- **TO DO**
Line by line, reproduce the records exactly.

(MATERIAL TO PROCESS begins)

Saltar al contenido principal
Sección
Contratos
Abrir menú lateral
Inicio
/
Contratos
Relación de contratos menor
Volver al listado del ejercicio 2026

(MATERIAL TO PROCESS ends)

- **RESULT OF THIS EXERCISE**
Saltar al contenido principal
Sección
Contratos
Abrir menú lateral
Inicio
/
Contratos
Relación de contratos menor
Volver al listado del ejercicio 2026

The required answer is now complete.